By VU TRONG KHANH And PATRICK BARTA
The Wall Street JournalHANOI—Vietnam's state-run oil company said it has signed an oil and natural-gas cooperation agreement with Sudan's national oil producer and plans to do the same with an Angolan oil company later this month as it moves to raise its profile overseas.
The agreement with Sudan's Sudapet Ltd. will enable the two companies to jointly invest in oil and gas projects in Sudan, Vietnam and elsewhere, according to Vietnam Oil and Gas Group, known as PetroVietnam. The Vietnamese company said it will sign a similar agreement with state-owned oil company Sonangol in Angola later this month, with more detailed oil and gas contracts expected to follow early next year.
"The agreements are part of our plan to expand oil and gas exploration and production to Africa," said PetroVietnam Deputy Director Nguyen Van Minh. "We are also focusing on expanding investment in oil and gas projects in other countries, especially in Russia and South America," Mr. Minh said.
It has maintained a relatively low profile in recent years, especially compared with other energy powerhouses in emerging Asia, such as China National Petroleum Corp., China's Cnooc Ltd. and Malaysia's Petroliam Nasional Bhd., which have invested huge sums to land major assets in Kazakhstan and elsewhere.
PetroVietnam, by contrast, has focused mainly on developing domestic fields in conjunction with foreign investors such as ConocoPhillips.
One reason is that Vietnam remains a net exporter of crude oil, meaning it hasn't faced the same urgency to locate more oil elsewhere. It currently produces about 330,000 barrels of oil a day and consumes 320,000, according to FACTS Global Energy, a consulting firm.

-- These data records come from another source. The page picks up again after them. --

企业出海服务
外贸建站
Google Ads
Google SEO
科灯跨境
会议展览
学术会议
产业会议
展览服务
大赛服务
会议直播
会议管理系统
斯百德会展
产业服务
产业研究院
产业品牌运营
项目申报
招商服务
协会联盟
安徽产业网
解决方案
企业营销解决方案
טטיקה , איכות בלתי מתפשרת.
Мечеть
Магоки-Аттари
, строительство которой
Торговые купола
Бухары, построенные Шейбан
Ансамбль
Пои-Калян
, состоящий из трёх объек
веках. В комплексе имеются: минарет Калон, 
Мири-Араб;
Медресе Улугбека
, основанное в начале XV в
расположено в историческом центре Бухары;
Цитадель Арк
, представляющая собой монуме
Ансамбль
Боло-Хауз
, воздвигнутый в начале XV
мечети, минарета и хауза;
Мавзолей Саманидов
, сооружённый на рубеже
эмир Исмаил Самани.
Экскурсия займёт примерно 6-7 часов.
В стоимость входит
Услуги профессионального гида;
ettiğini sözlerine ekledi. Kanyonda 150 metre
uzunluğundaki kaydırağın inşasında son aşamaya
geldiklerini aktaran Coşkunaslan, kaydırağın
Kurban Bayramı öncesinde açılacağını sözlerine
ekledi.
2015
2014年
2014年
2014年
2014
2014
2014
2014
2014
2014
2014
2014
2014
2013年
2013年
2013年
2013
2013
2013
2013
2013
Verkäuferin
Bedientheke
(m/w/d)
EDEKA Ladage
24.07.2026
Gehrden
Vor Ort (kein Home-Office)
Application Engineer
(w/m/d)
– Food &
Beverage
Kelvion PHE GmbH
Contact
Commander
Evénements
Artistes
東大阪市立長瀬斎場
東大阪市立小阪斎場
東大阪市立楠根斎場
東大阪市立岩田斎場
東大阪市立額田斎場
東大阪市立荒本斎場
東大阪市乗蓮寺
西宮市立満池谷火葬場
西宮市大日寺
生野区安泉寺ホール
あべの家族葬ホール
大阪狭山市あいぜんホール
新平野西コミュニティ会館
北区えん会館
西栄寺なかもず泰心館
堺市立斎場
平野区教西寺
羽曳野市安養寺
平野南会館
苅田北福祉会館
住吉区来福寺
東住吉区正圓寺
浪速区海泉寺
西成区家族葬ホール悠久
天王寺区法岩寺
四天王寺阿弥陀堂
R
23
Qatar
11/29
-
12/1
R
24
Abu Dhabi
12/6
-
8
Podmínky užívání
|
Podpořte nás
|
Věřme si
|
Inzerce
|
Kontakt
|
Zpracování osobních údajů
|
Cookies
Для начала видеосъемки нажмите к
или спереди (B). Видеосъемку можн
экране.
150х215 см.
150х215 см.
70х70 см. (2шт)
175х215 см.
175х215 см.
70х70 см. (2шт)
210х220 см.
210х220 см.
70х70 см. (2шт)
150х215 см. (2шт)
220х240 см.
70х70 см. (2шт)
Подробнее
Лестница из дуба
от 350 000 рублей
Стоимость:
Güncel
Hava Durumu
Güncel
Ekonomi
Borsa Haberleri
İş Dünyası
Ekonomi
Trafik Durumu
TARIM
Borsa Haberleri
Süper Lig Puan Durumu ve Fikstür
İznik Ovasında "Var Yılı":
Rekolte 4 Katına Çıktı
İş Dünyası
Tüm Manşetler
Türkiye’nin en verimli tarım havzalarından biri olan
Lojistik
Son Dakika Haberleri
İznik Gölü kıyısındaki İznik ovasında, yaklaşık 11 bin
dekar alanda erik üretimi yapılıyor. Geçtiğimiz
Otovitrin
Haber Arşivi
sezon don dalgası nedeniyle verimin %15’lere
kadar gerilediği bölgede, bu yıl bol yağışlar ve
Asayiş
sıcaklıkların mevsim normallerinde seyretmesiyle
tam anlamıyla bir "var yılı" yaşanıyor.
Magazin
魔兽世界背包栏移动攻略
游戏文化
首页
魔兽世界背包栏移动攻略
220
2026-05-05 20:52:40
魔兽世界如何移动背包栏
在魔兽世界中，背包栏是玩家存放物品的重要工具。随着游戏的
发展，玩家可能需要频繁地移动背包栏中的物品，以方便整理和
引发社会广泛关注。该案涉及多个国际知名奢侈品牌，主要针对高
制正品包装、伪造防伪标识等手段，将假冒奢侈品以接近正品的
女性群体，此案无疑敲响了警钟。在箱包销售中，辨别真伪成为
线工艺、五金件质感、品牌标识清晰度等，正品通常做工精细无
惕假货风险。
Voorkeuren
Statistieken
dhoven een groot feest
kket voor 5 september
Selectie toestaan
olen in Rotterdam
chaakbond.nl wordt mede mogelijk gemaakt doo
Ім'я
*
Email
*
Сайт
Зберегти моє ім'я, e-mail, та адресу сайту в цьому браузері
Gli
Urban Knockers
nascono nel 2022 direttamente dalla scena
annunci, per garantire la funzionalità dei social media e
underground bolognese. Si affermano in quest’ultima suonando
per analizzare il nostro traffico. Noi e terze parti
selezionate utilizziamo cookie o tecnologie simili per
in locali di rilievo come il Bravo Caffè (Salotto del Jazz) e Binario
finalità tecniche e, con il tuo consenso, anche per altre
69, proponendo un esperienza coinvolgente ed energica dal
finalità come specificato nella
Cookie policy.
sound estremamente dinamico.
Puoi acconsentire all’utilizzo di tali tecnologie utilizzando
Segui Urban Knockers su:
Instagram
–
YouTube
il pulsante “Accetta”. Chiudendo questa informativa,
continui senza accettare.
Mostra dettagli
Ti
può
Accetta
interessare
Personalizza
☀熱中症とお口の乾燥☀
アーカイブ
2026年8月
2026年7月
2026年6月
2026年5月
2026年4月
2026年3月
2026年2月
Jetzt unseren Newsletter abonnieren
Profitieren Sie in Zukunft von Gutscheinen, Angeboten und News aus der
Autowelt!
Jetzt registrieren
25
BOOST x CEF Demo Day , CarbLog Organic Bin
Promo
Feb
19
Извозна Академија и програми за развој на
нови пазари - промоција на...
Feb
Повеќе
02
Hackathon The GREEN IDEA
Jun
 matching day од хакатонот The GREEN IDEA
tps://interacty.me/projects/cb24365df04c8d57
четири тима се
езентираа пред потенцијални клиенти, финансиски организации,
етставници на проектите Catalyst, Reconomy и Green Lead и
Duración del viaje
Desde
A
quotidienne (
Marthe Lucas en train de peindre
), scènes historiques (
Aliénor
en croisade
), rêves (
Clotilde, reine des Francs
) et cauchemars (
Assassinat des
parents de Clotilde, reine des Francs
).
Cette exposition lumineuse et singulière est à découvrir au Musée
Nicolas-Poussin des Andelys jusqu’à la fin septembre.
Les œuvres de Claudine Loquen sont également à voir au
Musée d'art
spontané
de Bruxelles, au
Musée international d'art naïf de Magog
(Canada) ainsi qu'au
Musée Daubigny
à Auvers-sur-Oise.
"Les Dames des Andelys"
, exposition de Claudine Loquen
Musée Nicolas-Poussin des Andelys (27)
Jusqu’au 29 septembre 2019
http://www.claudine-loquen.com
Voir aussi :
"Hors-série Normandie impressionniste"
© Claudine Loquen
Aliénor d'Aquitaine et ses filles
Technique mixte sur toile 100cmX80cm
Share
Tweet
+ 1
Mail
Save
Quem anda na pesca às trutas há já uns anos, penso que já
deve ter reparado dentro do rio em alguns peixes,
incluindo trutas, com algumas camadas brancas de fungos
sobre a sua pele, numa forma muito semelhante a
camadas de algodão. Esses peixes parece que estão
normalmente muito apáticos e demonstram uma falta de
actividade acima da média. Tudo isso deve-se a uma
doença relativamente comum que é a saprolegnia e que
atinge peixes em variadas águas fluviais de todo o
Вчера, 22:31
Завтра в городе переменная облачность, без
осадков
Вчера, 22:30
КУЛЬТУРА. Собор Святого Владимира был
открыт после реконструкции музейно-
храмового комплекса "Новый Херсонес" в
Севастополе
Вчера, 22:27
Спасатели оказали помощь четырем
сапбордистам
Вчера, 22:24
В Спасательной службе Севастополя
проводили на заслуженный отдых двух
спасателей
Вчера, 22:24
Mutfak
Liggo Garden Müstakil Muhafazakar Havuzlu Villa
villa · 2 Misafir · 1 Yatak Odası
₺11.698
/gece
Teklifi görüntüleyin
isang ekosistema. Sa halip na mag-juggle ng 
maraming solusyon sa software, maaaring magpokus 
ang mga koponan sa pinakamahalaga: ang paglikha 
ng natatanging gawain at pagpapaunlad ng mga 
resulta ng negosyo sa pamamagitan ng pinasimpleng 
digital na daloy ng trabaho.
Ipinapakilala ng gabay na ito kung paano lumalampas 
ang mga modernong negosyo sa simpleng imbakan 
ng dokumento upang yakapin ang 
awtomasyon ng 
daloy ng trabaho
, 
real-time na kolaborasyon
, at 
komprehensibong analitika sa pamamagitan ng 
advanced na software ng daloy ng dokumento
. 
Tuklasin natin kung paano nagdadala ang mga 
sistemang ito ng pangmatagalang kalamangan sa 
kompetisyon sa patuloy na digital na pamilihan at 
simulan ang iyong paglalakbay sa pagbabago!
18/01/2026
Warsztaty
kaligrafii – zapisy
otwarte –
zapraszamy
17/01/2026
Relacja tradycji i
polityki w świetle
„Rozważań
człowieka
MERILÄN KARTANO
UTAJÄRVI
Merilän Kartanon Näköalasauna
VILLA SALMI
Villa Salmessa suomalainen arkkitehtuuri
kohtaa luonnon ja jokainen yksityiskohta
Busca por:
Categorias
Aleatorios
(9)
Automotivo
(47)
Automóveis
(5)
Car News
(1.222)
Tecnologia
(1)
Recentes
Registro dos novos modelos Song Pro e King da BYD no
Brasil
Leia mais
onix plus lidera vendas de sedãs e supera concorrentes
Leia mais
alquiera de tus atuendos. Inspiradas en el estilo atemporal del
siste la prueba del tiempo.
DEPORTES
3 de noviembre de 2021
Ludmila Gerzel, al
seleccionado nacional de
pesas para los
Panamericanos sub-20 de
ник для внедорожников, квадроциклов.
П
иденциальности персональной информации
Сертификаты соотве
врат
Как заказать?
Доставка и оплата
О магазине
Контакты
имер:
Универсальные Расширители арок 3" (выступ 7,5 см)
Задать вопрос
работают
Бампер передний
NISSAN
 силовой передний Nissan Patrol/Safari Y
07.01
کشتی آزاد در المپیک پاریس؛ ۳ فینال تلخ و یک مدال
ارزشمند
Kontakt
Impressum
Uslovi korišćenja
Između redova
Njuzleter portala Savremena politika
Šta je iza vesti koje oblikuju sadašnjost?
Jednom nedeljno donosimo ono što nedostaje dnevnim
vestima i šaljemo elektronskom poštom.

But Vietnam's domestic production is expected to taper off by the middle of the next decade, and its economy continues to grow rapidly, boosting incomes and demand for energy. It also will need more supply to feed its 130,000-barrel-a-day Dung Quat oil refinery, Vietnam's first oil-processing plant, which became operational earlier this year.
"Certainly the leadership in Vietnam seems to be more outward-looking than it was in the past, and since these are state companies, that may correspond with some move overseas" in oil production as well, says Jeff Brown, a Singapore-based analyst at FACTS.
PetroVietnam said it has so far joined more than 20 oil and gas exploration and production projects abroad, including in Algeria, Iraq, Peru, Iran, Myanmar and Venezuela. Many were signed during the past 12 months.
Last month, PetroVietnam Exploration Production Corp., a production unit of PetroVietnam, signed an agreement with the Cambodian National Petroleum Authority for oil exploration and production at Cambodia's Tonle Sap Lake.
Another PetroVietnam official said crude-oil output from the company's overseas operations is expected to be about one million metric tons this year, with total expected crude-oil output of some 16 million tons.